Image credit: Yves Pommier, M.D., Ph.D.
CCR researchers have uncovered how an enzyme called topoisomerase 3b (TOP3B) disentangles strands of DNA and RNA called R-loops via a process known as decatenation. The findings by Yves Pommier, M.D., Ph.D., Chief of the Developmental Therapeutics Branch, and his colleagues were published July 12, 2022, in Cell Reports.
R-loops are formed during transcription — when DNA is being copied by an RNA strand so that it can transmit instructions for building proteins. The loops influence cellular metabolism, mitochondrial replication, termination of transcription and chromosome segregation. Malformed R-loops can disrupt these key cellular processes and are becoming increasingly associated with a number of human diseases, including neurological disorders, autoimmune disorders and cancers.
Topoisomerases play an important role in R-loop development and activity as they are essential enzymes involved in unraveling and relaxing DNA. These enzymes also help determine when DNA is to be stored away or when it is needed. While vertebrates have six types of topoisomerases, only TOP3B can act on both DNA and RNA strands — such as those that make up R-loops.
To examine how TOP3B resolves malformed R-loops, Pommier and his colleagues forced the development of R-loops in laboratory cells with non-functioning TOP3B and treated the cells with the anti-cancer drugs (topoisomerase inhibitor camptothecin and the splicing inhibitor pladienolide-B). The depletion of TOP3B caused a significant increase in R-loop levels.

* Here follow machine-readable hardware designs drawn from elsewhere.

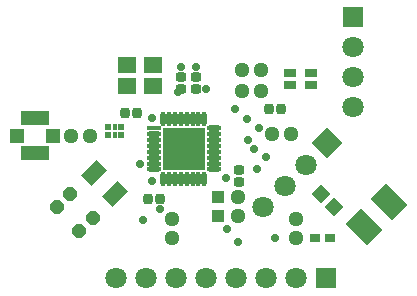
<source format=gts>
G04 Layer_Color=8388736*
%FSLAX25Y25*%
%MOIN*%
G70*
G01*
G75*
%ADD50R,0.09461X0.04934*%
%ADD51R,0.04737X0.04934*%
G04:AMPARAMS|DCode=52|XSize=43.43mil|YSize=43.43mil|CornerRadius=12.86mil|HoleSize=0mil|Usage=FLASHONLY|Rotation=90.000|XOffset=0mil|YOffset=0mil|HoleType=Round|Shape=RoundedRectangle|*
%AMROUNDEDRECTD52*
21,1,0.04343,0.01772,0,0,90.0*
21,1,0.01772,0.04343,0,0,90.0*
1,1,0.02572,0.00886,0.00886*
1,1,0.02572,0.00886,-0.00886*
1,1,0.02572,-0.00886,-0.00886*
1,1,0.02572,-0.00886,0.00886*
%
%ADD52ROUNDEDRECTD52*%
%ADD53R,0.04343X0.04343*%
G04:AMPARAMS|DCode=54|XSize=43.43mil|YSize=43.43mil|CornerRadius=12.86mil|HoleSize=0mil|Usage=FLASHONLY|Rotation=180.000|XOffset=0mil|YOffset=0mil|HoleType=Round|Shape=RoundedRectangle|*
%AMROUNDEDRECTD54*
21,1,0.04343,0.01772,0,0,180.0*
21,1,0.01772,0.04343,0,0,180.0*
1,1,0.02572,-0.00886,0.00886*
1,1,0.02572,0.00886,0.00886*
1,1,0.02572,0.00886,-0.00886*
1,1,0.02572,-0.00886,-0.00886*
%
%ADD54ROUNDEDRECTD54*%
%ADD55R,0.01784X0.02178*%
%ADD56R,0.01981X0.02178*%
%ADD57R,0.06312X0.05328*%
G04:AMPARAMS|DCode=58|XSize=74.93mil|YSize=47.37mil|CornerRadius=0mil|HoleSize=0mil|Usage=FLASHONLY|Rotation=225.000|XOffset=0mil|YOffset=0mil|HoleType=Round|Shape=Rectangle|*
%AMROTATEDRECTD58*
4,1,4,0.00974,0.04324,0.04324,0.00974,-0.00974,-0.04324,-0.04324,-0.00974,0.00974,0.04324,0.0*
%
%ADD58ROTATEDRECTD58*%

%ADD59R,0.04147X0.02768*%
G04:AMPARAMS|DCode=60|XSize=43.43mil|YSize=43.43mil|CornerRadius=12.86mil|HoleSize=0mil|Usage=FLASHONLY|Rotation=225.000|XOffset=0mil|YOffset=0mil|HoleType=Round|Shape=RoundedRectangle|*
%AMROUNDEDRECTD60*
21,1,0.04343,0.01772,0,0,225.0*
21,1,0.01772,0.04343,0,0,225.0*
1,1,0.02572,-0.01253,0.00000*
1,1,0.02572,0.00000,0.01253*
1,1,0.02572,0.01253,0.00000*
1,1,0.02572,0.00000,-0.01253*
%
%ADD60ROUNDEDRECTD60*%
G04:AMPARAMS|DCode=61|XSize=31.62mil|YSize=35.56mil|CornerRadius=9.9mil|HoleSize=0mil|Usage=FLASHONLY|Rotation=180.000|XOffset=0mil|YOffset=0mil|HoleType=Round|Shape=RoundedRectangle|*
%AMROUNDEDRECTD61*
21,1,0.03162,0.01575,0,0,180.0*
21,1,0.01181,0.03556,0,0,180.0*
1,1,0.01981,-0.00591,0.00787*
1,1,0.01981,0.00591,0.00787*
1,1,0.01981,0.00591,-0.00787*
1,1,0.01981,-0.00591,-0.00787*
%
%ADD61ROUNDEDRECTD61*%
G04:AMPARAMS|DCode=62|XSize=31.62mil|YSize=35.56mil|CornerRadius=9.9mil|HoleSize=0mil|Usage=FLASHONLY|Rotation=270.000|XOffset=0mil|YOffset=0mil|HoleType=Round|Shape=RoundedRectangle|*
%AMROUNDEDRECTD62*
21,1,0.03162,0.01575,0,0,270.0*
21,1,0.01181,0.03556,0,0,270.0*
1,1,0.01981,-0.00787,-0.00591*
1,1,0.01981,-0.00787,0.00591*
1,1,0.01981,0.00787,0.00591*
1,1,0.01981,0.00787,-0.00591*
%
%ADD62ROUNDEDRECTD62*%
%ADD63P,0.06142X4X360.0*%
%ADD64R,0.04737X0.01784*%
%ADD65O,0.04737X0.01784*%
%ADD66O,0.01784X0.04737*%
%ADD67R,0.14383X0.14383*%
%ADD68R,0.03556X0.02769*%
G04:AMPARAMS|DCode=69|XSize=71mil|YSize=103mil|CornerRadius=0mil|HoleSize=0mil|Usage=FLASHONLY|Rotation=225.000|XOffset=0mil|YOffset=0mil|HoleType=Round|Shape=Rectangle|*
%AMROTATEDRECTD69*
4,1,4,-0.01131,0.06152,0.06152,-0.01131,0.01131,-0.06152,-0.06152,0.01131,-0.01131,0.06152,0.0*
%
%ADD69ROTATEDRECTD69*%

%ADD70C,0.07099*%
%ADD71R,0.07099X0.07099*%
%ADD72P,0.10040X4X270.0*%
%ADD73R,0.07099X0.07099*%
%ADD74C,0.02800*%
D50*
X23499Y60807D02*
D03*
Y49193D02*
D03*
D51*
X17496Y55000D02*
D03*
X29504D02*
D03*
D52*
X91000Y34649D02*
D03*
X91000Y28350D02*
D03*
X69000Y20851D02*
D03*
Y27150D02*
D03*
X110535Y27149D02*
D03*
X110535Y20850D02*
D03*
D53*
X84500Y28351D02*
D03*
Y34650D02*
D03*
D54*
X98685Y70000D02*
D03*
X92386Y70000D02*
D03*
X98685Y77000D02*
D03*
X92386Y77000D02*
D03*
X108685Y55500D02*
D03*
X102386D02*
D03*
X41685Y55000D02*
D03*
X35386D02*
D03*
D55*
X50000Y57978D02*
D03*
Y55222D02*
D03*
D56*
X52067Y57978D02*
D03*
X47933D02*
D03*
Y55222D02*
D03*
X52067D02*
D03*
D57*
X54169Y78543D02*
D03*
Y71457D02*
D03*
X62831D02*
D03*
Y78543D02*
D03*
D58*
X43020Y42480D02*
D03*
X49980Y35520D02*
D03*
D59*
X115480Y75968D02*
D03*
Y72031D02*
D03*
X108591Y72031D02*
D03*
Y75968D02*
D03*
D60*
X38273Y23273D02*
D03*
X42727Y27727D02*
D03*
X30773Y31273D02*
D03*
X35227Y35727D02*
D03*
D61*
X53531Y62499D02*
D03*
X57468D02*
D03*
X61066Y33999D02*
D03*
X65003D02*
D03*
X105505Y64001D02*
D03*
X101567D02*
D03*
D62*
X91501Y39531D02*
D03*
Y43468D02*
D03*
X77035Y74469D02*
D03*
Y70532D02*
D03*
X72035Y74469D02*
D03*
Y70532D02*
D03*
D63*
X123263Y31273D02*
D03*
X118808Y35727D02*
D03*
D64*
X62996Y57559D02*
D03*
D65*
Y55590D02*
D03*
Y53622D02*
D03*
Y51653D02*
D03*
Y49685D02*
D03*
Y47717D02*
D03*
Y45748D02*
D03*
Y43780D02*
D03*
X83075D02*
D03*
Y45748D02*
D03*
Y47717D02*
D03*
Y49685D02*
D03*
Y51653D02*
D03*
Y53622D02*
D03*
Y55590D02*
D03*
Y57559D02*
D03*
D66*
X66146Y40630D02*
D03*
X68114D02*
D03*
X70083D02*
D03*
X72051D02*
D03*
X74020D02*
D03*
X75988D02*
D03*
X77957D02*
D03*
X79925D02*
D03*
Y60709D02*
D03*
X77957D02*
D03*
X75988D02*
D03*
X72051D02*
D03*
X70083D02*
D03*
X68114D02*
D03*
X66146D02*
D03*
X74020D02*
D03*
D67*
X73035Y50669D02*
D03*
D68*
X116673Y21000D02*
D03*
X121791D02*
D03*
D69*
X141535Y33081D02*
D03*
X133116Y24662D02*
D03*
D70*
X129535Y74500D02*
D03*
Y84500D02*
D03*
Y64500D02*
D03*
X106660Y38315D02*
D03*
X113731Y45386D02*
D03*
X99589Y31244D02*
D03*
X60535Y7500D02*
D03*
X80535D02*
D03*
X100535D02*
D03*
X110535D02*
D03*
X90535D02*
D03*
X70535D02*
D03*
X50535D02*
D03*
D71*
X129535Y94500D02*
D03*
D72*
X120802Y52457D02*
D03*
D73*
X120535Y7500D02*
D03*
D74*
X87500Y24000D02*
D03*
X71000Y69497D02*
D03*
X62500Y61000D02*
D03*
X103500Y21000D02*
D03*
X96500Y50500D02*
D03*
X91000Y19500D02*
D03*
X58535Y45500D02*
D03*
X62535Y40000D02*
D03*
X65035Y30500D02*
D03*
X59535Y27000D02*
D03*
X87035Y41000D02*
D03*
X77035Y77999D02*
D03*
X72035Y78000D02*
D03*
X80535Y70500D02*
D03*
X97535Y44000D02*
D03*
X94535Y53500D02*
D03*
X94035Y60500D02*
D03*
X90035Y64000D02*
D03*
X98035Y57500D02*
D03*
X100354Y47819D02*
D03*
X73035Y46339D02*
D03*
X68705Y55000D02*
D03*
X73035D02*
D03*
X77366D02*
D03*
X68705Y50669D02*
D03*
X73035D02*
D03*
X77366D02*
D03*
X68705Y46339D02*
D03*
X77366D02*
D03*
M02*

</source>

After then introducing TOP3B to the cells, the researchers discovered that the enzyme works together with a helicase, DDX5, to unwind the DNA-RNA strands so that it could cut and fix any tangled areas.
“I believe our research is the first to address how an enzyme such as a topoisomerase can help to disentangle these R-loop intertwines and how it does so in coordination with a helicase,” Pommier says. Their results also indicate that TOP3B is an important regulator that keeps R-loop levels in check. Future work for Pommier and his colleagues will involve exploring the decatenation system with biochemical experiments. “We hope that further exploring the TOP3B system will help us understand the diseases and the disorders that are associated with problematic R-loops.”